**PROVIDED DATA**
============

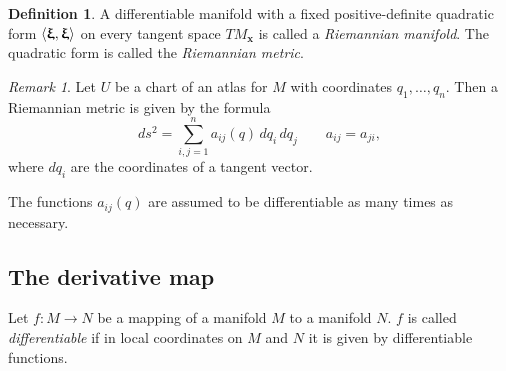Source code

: \documentclass[leqno]{report}
\renewcommand{\pmb}[1]{{
  \renewcommand{\alpha}{\upalpha}
  \renewcommand{\beta}{\upbeta}
  \renewcommand{\gamma}{\upgamma}
  \renewcommand{\delta}{\updelta}
  \renewcommand{\epsilon}{\upepsilon}
  \renewcommand{\varepsilon}{\upvarepsilon}
  \renewcommand{\zeta}{\upzeta}
  \renewcommand{\eta}{\upeta}
  \renewcommand{\theta}{\uptheta}
  \renewcommand{\iota}{\upiota}
  \renewcommand{\kappa}{\upkappa}
  \renewcommand{\lambda}{\uplambda}
  \renewcommand{\mu}{\upmu}
  \renewcommand{\nu}{\upnu}
  \renewcommand{\xi}{\upxi}
  \renewcommand{\pi}{\uppi}
  \renewcommand{\rho}{\uprho}
  \renewcommand{\sigma}{\upsigma}
  \renewcommand{\tau}{\uptau}
  \renewcommand{\upsilon}{\upupsilon}
  \renewcommand{\varphi}{\upvarphi}
  \renewcommand{\phi}{\upphi}
  \renewcommand{\chi}{\upchi}
  \renewcommand{\psi}{\uppsi}
  \renewcommand{\omega}{\upomega}
  \boldsymbol{#1}
}}
\numberwithin{equation}{section}
\theoremstyle{plain}
\theoremstyle{definition}
\newtheorem*{defn*}{Definition}
\theoremstyle{remark}
\newtheorem*{rem*}{Remark}
\theoremstyle{smallcap}
\numberwithin{prob}{section}
\begin{document}
\begin{defn*}
  A differentiable manifold with a fixed positive-definite
  quadratic form $\langle \pmb\xi, \pmb\xi \rangle$
  on every tangent space $TM_\mathbf{x}$
  is called a \emph{Riemannian manifold}.
  The quadratic form is called the \emph{Riemannian metric}.
\end{defn*}

\begin{rem*}
  Let $U$ be a chart of an atlas for $M$ with coordinates
  $q_1, \dots, q_n$.
  Then a Riemannian metric is given by the formula
  $$
  ds^2 = \sum_{i,j=1}^n a_{ij}(q) \, dq_i \, dq_j
  \qquad
  a_{ij} = a_{ji},
  $$
  where $dq_i$ are the coordinates of a tangent vector.

  The functions $a_{ij}(q)$ are assumed to be
  differentiable as many times as necessary.
\end{rem*}


\subsection{The derivative map}

Let $f: M \to N$ be a mapping of a manifold $M$ to a manifold $N$.
%
$f$ is called \emph{differentiable} if in local coordinates on $M$ and $N$
it is given by differentiable functions.
\end{document}
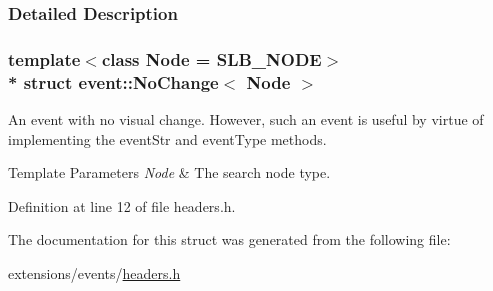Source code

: \subsubsection{Detailed Description}
\subsubsection*{template$<$class Node = S\+L\+B\+\_\+\+N\+O\+DE$>$\\*
struct event\+::\+No\+Change$<$ Node $>$}

An event with no visual change. However, such an event is useful by virtue of implementing the {\ttfamily event\+Str} and {\ttfamily event\+Type} methods. 


\begin{DoxyTemplParams}{Template Parameters}
{\em Node} & The search node type. \\
\hline
\end{DoxyTemplParams}


Definition at line 12 of file headers.\+h.



The documentation for this struct was generated from the following file\+:\begin{DoxyCompactItemize}
\item 
extensions/events/\hyperlink{extensions_2events_2headers_8h}{headers.\+h}\end{DoxyCompactItemize}
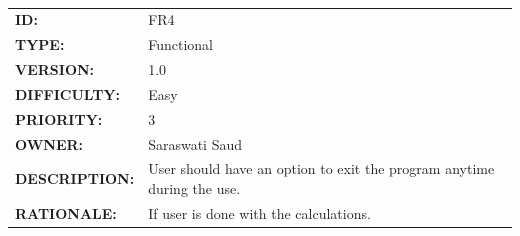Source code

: \documentclass[a4paper,12pt]{article}
\begin{document}
        \\[10pt]
        \begin{tabular}{ |p{4cm} | p{11cm}| }
            \hline
            \textbf{ID:} & FR4\\
            \textbf{TYPE:} & Functional\\
            \textbf{VERSION:} & 1.0\\
            \textbf{DIFFICULTY:} & Easy\\
            \textbf{PRIORITY:} & 3\\
            \textbf{OWNER:} & Saraswati Saud\\
            \textbf{DESCRIPTION:} & User should have an option to exit the program anytime during the use. \\
            \textbf{RATIONALE:} & If user is done with the calculations. \\
            \hline
        \end{tabular}
\end{document}
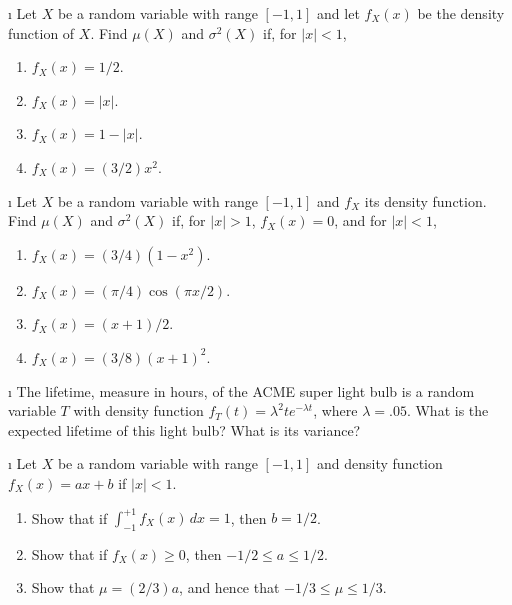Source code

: {\exercises
\begin{LJSItem}

\i\label{exer 6.3.1} Let $X$ be a random variable with range $[-1,1]$ and let
$f_X(x)$ be the density function of $X$.  Find $\mu(X)$ and $\sigma^2(X)$ if, for $|x|
< 1$,

\begin{enumerate}
\item $f_X(x) = 1/2$.

\item $f_X(x) = |x|$.

\item $f_X(x) = 1 - |x|$.

\item $f_X(x) = (3/2) x^2$.
\end{enumerate}


\i\label{exer 6.3.3} Let $X$ be a random variable with range $[-1,1]$ and
$f_X$ its density function.  Find $\mu(X)$ and $\sigma^2(X)$ if, for $|x| > 1$,
$f_X(x) = 0$, and for $|x| < 1$,

\begin{enumerate}
\item $f_X(x) = (3/4)(1 - x^2)$.

\item $f_X(x) = (\pi/4)\cos(\pi x/2)$.

\item $f_X(x) = (x + 1)/2$.

\item $f_X(x) = (3/8)(x + 1)^2$.
\end{enumerate}

\i\label{exer 6.3.5} The lifetime, measure in hours, of the ACME super light bulb
is a random variable $T$ with density function $f_T(t) = \lambda^2 t e^{-\lambda t}$,
where
$\lambda = .05$.  What is the expected lifetime of this light bulb?  What is its
variance?

\i\label{exer 6.3.6} Let $X$ be a random variable with range $[-1,1]$ and density
function $f_X(x) = ax + b$ if $|x| < 1$.

\begin{enumerate}
\item Show that if $\int_{-1}^{+1} f_X(x)\, dx = 1$, then $b = 1/2$.

\item Show that if $f_X(x) \geq 0$, then $-1/2 \leq a \leq 1/2$.

\item Show that $\mu = (2/3)a$, and hence that $-1/3 \leq \mu \leq 1/3$.


\end{enumerate}
\end{LJSItem}}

============

**ASSIGNMENT**
Pick each line holding "Riemannian" out of the entries above and return it.

**REPLY**
  is called a \emph{Riemannian manifold}.
  The quadratic form is called the \emph{Riemannian metric}.
  Then a Riemannian metric is given by the formula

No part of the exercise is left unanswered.